INSTRUCTION:
Print every one of the records below verbatim, line by line, with nothing altered.

****************************************

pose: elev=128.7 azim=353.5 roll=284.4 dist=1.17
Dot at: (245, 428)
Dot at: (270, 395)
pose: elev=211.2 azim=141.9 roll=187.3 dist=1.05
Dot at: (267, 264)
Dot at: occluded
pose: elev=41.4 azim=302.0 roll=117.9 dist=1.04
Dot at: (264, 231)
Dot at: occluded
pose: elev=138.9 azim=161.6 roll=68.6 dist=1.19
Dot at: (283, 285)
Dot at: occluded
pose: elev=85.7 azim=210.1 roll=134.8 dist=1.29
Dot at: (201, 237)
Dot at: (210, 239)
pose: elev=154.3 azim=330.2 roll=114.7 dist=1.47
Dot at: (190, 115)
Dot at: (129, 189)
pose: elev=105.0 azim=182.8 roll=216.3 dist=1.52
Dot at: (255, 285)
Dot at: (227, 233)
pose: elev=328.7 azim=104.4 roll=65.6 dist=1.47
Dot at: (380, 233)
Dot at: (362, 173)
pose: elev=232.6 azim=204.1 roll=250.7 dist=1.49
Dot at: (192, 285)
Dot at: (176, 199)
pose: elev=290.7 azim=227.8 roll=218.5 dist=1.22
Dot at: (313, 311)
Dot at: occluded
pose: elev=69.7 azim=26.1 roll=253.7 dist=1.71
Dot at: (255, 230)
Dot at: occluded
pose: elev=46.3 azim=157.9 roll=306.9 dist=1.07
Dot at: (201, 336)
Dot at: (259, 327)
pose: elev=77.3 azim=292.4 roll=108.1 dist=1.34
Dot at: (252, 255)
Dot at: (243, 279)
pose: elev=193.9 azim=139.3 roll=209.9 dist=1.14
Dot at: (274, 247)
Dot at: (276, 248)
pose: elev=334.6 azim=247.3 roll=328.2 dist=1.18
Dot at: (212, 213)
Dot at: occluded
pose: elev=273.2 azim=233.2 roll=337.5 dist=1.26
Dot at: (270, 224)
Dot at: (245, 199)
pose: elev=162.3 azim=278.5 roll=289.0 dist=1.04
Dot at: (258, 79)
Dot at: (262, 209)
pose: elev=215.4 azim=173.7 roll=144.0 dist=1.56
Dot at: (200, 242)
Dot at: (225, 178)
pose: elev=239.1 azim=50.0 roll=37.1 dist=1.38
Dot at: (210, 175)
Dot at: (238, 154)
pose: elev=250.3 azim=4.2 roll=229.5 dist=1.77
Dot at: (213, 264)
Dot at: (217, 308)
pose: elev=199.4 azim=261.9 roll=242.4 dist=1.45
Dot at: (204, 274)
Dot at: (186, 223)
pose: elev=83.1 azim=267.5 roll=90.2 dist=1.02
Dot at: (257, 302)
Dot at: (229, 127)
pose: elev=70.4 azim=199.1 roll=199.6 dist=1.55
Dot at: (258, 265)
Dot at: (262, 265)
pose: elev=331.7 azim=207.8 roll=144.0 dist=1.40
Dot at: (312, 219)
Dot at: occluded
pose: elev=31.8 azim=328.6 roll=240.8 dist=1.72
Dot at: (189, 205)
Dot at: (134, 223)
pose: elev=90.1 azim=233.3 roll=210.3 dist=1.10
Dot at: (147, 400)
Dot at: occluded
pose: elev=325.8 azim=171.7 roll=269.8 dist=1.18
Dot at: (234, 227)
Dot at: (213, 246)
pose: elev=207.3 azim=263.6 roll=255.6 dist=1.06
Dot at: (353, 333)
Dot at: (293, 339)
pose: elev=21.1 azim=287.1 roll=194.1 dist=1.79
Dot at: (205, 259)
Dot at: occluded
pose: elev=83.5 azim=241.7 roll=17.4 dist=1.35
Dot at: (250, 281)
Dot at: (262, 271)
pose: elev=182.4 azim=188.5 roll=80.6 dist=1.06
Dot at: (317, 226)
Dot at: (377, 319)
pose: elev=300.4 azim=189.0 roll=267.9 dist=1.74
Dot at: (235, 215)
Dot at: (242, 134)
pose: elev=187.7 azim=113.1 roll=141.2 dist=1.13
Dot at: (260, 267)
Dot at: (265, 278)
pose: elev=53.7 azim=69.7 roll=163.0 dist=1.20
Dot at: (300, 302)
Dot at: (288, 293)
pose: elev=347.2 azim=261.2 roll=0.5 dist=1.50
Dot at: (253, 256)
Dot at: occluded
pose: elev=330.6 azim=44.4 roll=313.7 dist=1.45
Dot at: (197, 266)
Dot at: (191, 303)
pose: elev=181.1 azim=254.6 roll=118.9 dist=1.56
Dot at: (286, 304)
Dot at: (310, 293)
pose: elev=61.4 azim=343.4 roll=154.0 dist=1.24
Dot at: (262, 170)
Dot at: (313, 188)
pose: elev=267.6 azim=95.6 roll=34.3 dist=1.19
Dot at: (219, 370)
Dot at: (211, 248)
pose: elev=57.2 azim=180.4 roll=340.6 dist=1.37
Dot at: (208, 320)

****************************************

RESULT BELOW:
pose: elev=128.7 azim=353.5 roll=284.4 dist=1.17
Dot at: (245, 428)
Dot at: (270, 395)
pose: elev=211.2 azim=141.9 roll=187.3 dist=1.05
Dot at: (267, 264)
Dot at: occluded
pose: elev=41.4 azim=302.0 roll=117.9 dist=1.04
Dot at: (264, 231)
Dot at: occluded
pose: elev=138.9 azim=161.6 roll=68.6 dist=1.19
Dot at: (283, 285)
Dot at: occluded
pose: elev=85.7 azim=210.1 roll=134.8 dist=1.29
Dot at: (201, 237)
Dot at: (210, 239)
pose: elev=154.3 azim=330.2 roll=114.7 dist=1.47
Dot at: (190, 115)
Dot at: (129, 189)
pose: elev=105.0 azim=182.8 roll=216.3 dist=1.52
Dot at: (255, 285)
Dot at: (227, 233)
pose: elev=328.7 azim=104.4 roll=65.6 dist=1.47
Dot at: (380, 233)
Dot at: (362, 173)
pose: elev=232.6 azim=204.1 roll=250.7 dist=1.49
Dot at: (192, 285)
Dot at: (176, 199)
pose: elev=290.7 azim=227.8 roll=218.5 dist=1.22
Dot at: (313, 311)
Dot at: occluded
pose: elev=69.7 azim=26.1 roll=253.7 dist=1.71
Dot at: (255, 230)
Dot at: occluded
pose: elev=46.3 azim=157.9 roll=306.9 dist=1.07
Dot at: (201, 336)
Dot at: (259, 327)
pose: elev=77.3 azim=292.4 roll=108.1 dist=1.34
Dot at: (252, 255)
Dot at: (243, 279)
pose: elev=193.9 azim=139.3 roll=209.9 dist=1.14
Dot at: (274, 247)
Dot at: (276, 248)
pose: elev=334.6 azim=247.3 roll=328.2 dist=1.18
Dot at: (212, 213)
Dot at: occluded
pose: elev=273.2 azim=233.2 roll=337.5 dist=1.26
Dot at: (270, 224)
Dot at: (245, 199)
pose: elev=162.3 azim=278.5 roll=289.0 dist=1.04
Dot at: (258, 79)
Dot at: (262, 209)
pose: elev=215.4 azim=173.7 roll=144.0 dist=1.56
Dot at: (200, 242)
Dot at: (225, 178)
pose: elev=239.1 azim=50.0 roll=37.1 dist=1.38
Dot at: (210, 175)
Dot at: (238, 154)
pose: elev=250.3 azim=4.2 roll=229.5 dist=1.77
Dot at: (213, 264)
Dot at: (217, 308)
pose: elev=199.4 azim=261.9 roll=242.4 dist=1.45
Dot at: (204, 274)
Dot at: (186, 223)
pose: elev=83.1 azim=267.5 roll=90.2 dist=1.02
Dot at: (257, 302)
Dot at: (229, 127)
pose: elev=70.4 azim=199.1 roll=199.6 dist=1.55
Dot at: (258, 265)
Dot at: (262, 265)
pose: elev=331.7 azim=207.8 roll=144.0 dist=1.40
Dot at: (312, 219)
Dot at: occluded
pose: elev=31.8 azim=328.6 roll=240.8 dist=1.72
Dot at: (189, 205)
Dot at: (134, 223)
pose: elev=90.1 azim=233.3 roll=210.3 dist=1.10
Dot at: (147, 400)
Dot at: occluded
pose: elev=325.8 azim=171.7 roll=269.8 dist=1.18
Dot at: (234, 227)
Dot at: (213, 246)
pose: elev=207.3 azim=263.6 roll=255.6 dist=1.06
Dot at: (353, 333)
Dot at: (293, 339)
pose: elev=21.1 azim=287.1 roll=194.1 dist=1.79
Dot at: (205, 259)
Dot at: occluded
pose: elev=83.5 azim=241.7 roll=17.4 dist=1.35
Dot at: (250, 281)
Dot at: (262, 271)
pose: elev=182.4 azim=188.5 roll=80.6 dist=1.06
Dot at: (317, 226)
Dot at: (377, 319)
pose: elev=300.4 azim=189.0 roll=267.9 dist=1.74
Dot at: (235, 215)
Dot at: (242, 134)
pose: elev=187.7 azim=113.1 roll=141.2 dist=1.13
Dot at: (260, 267)
Dot at: (265, 278)
pose: elev=53.7 azim=69.7 roll=163.0 dist=1.20
Dot at: (300, 302)
Dot at: (288, 293)
pose: elev=347.2 azim=261.2 roll=0.5 dist=1.50
Dot at: (253, 256)
Dot at: occluded
pose: elev=330.6 azim=44.4 roll=313.7 dist=1.45
Dot at: (197, 266)
Dot at: (191, 303)
pose: elev=181.1 azim=254.6 roll=118.9 dist=1.56
Dot at: (286, 304)
Dot at: (310, 293)
pose: elev=61.4 azim=343.4 roll=154.0 dist=1.24
Dot at: (262, 170)
Dot at: (313, 188)
pose: elev=267.6 azim=95.6 roll=34.3 dist=1.19
Dot at: (219, 370)
Dot at: (211, 248)
pose: elev=57.2 azim=180.4 roll=340.6 dist=1.37
Dot at: (208, 320)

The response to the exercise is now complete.